Cloudflare R2 is object storage — like S3, but without egress fees to Cloudflare's network. Combined with a Worker that handles image serving, it becomes a decent image CDN without paying for Cloudflare's Image Resizing feature (which is a paid add-on).
Here's the complete pipeline: how images go from a PNG on my machine to a WebP served from the edge at the right size.
The Problem with Raw Images
A camera photo or a PNG screenshot can easily be 3-8MB. Serving that to every visitor is expensive in two ways: R2 bandwidth costs and user load time. A post hero image that takes 3 seconds to load on a 4G connection kills the reading experience before it starts.
The solution is to compress images before uploading them. Not at serve time — at publish time.
The Publish Script
Every post can have a hero image. I drop it in images/<slug>.(png|jpg|webp) and run npm run publish. The script finds the image, compresses it, uploads it to R2, and sets a flag in the post metadata.
The compression step uses sharp, a Node.js image processing library:
javascriptconst compressed = await sharp(imageBuffer)
.resize({ width: 1200, withoutEnlargement: true })
.webp({ quality: 80 })
.toBuffer();
Three things happen:
- Resize to max 1200px wide — height scales proportionally, portrait images stay portrait
- Convert to WebP — WebP is roughly 30% smaller than JPEG at the same visual quality
- 80% quality — visually indistinguishable from 100% for photographs at this size
The result: a 5MB PNG becomes roughly 80-150KB WebP. That's a 30-60x reduction.
Uploading to R2
After compression, the script uploads to R2 using the Wrangler API:
bashwrangler r2 object put dwsa-posts/<slug> \
--file images/<slug>.webp \
--content-type image/webp
The R2 key matches the post slug exactly. The Worker retrieves it by slug when serving the image route.
After upload, the script sets image: true in the post's frontmatter and updates the KV index. The Worker reads this flag to decide whether to use the hero image or the default OG image for the post's og:image meta tag.
Serving the Image
The Worker handles /blog/:slug/image:
javascriptconst obj = await env.POSTS_BUCKET.get(slug);
const headers = new Headers();
obj.writeHttpMetadata(headers);
headers.set("Cache-Control", "public, s-maxage=31536000, max-age=86400");
return new Response(obj.body, { headers });
writeHttpMetadata() copies the stored Content-Type from R2 to the response. The cache headers tell Cloudflare's edge to cache this for one year — the image won't change once uploaded, and if it does, the new version gets a new URL (different slug).
The OG Image Connection
When a post has a hero image, the OG meta tags point to it:
html<meta property="og:image" content="https://dwsa-mm.com/blog/my-post/image" />
Twitter, WhatsApp, and LinkedIn all render this correctly because it's a proper WebP URL with the right Content-Type header. The Worker's dynamic SVG route (/blog/:slug/og) exists as a debug tool, but SVG doesn't work as an og:image — social platforms expect a raster format.

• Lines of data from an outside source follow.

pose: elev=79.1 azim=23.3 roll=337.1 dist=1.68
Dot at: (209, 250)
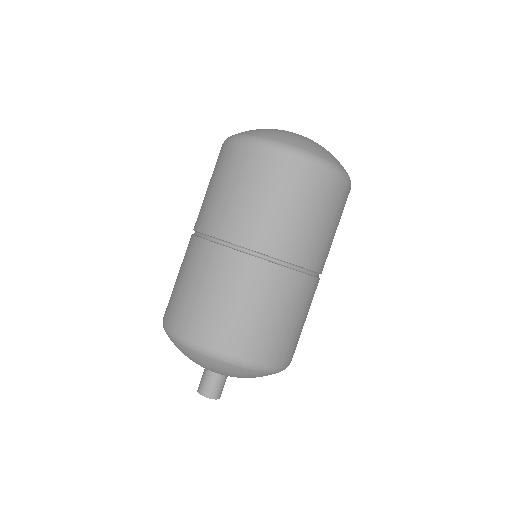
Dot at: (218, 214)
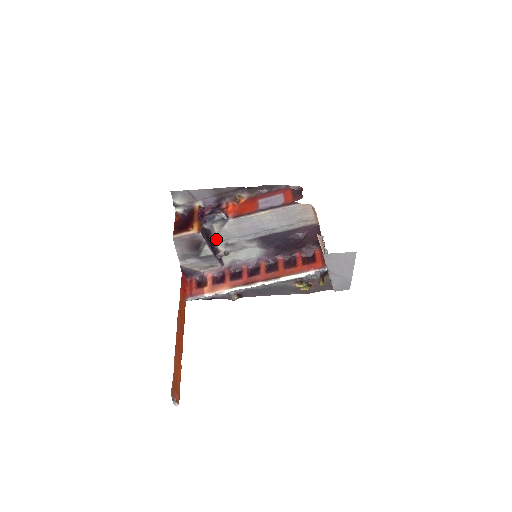
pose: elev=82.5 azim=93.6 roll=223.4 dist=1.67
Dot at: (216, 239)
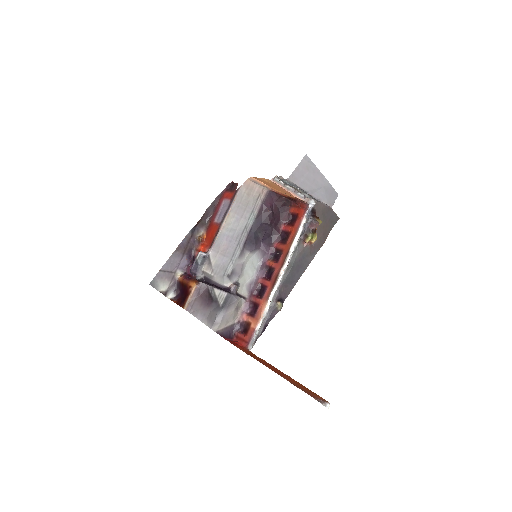
Dot at: (217, 281)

Static Assets: The Same Pattern
The same pipeline handles static site assets — favicon, logo, OG default image, hero video. They live in static/ and get uploaded to R2 by CI whenever the files change:
static/favicon.png → R2 key: "favicon" → served at /favicon.ico
static/logo.png → R2 key: "logo" → served at /logo
static/og-default.webp → R2 key: "og-default" → served at /og-image
The Worker checks these routes before the blog routes, so they're always fast regardless of KV state.
What You Don't Get Without Image Resizing
Cloudflare's paid Image Resizing feature serves different sizes based on width query params and automatically optimizes for the requesting browser. Without it, you serve one size for everyone — the 1200px WebP.

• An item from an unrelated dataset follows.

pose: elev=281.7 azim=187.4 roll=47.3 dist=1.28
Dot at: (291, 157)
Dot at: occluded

For a blog, one size is fine. The hero image is always displayed full-width on desktop, and mobile gets the same image scaled down by CSS. The 1200px WebP at 100KB loads fast on mobile too.
If you needed to serve retina images, thumbnails, or art-directed crops per breakpoint, you'd need Image Resizing or a different approach. For a personal blog, one compressed WebP per post is the right call.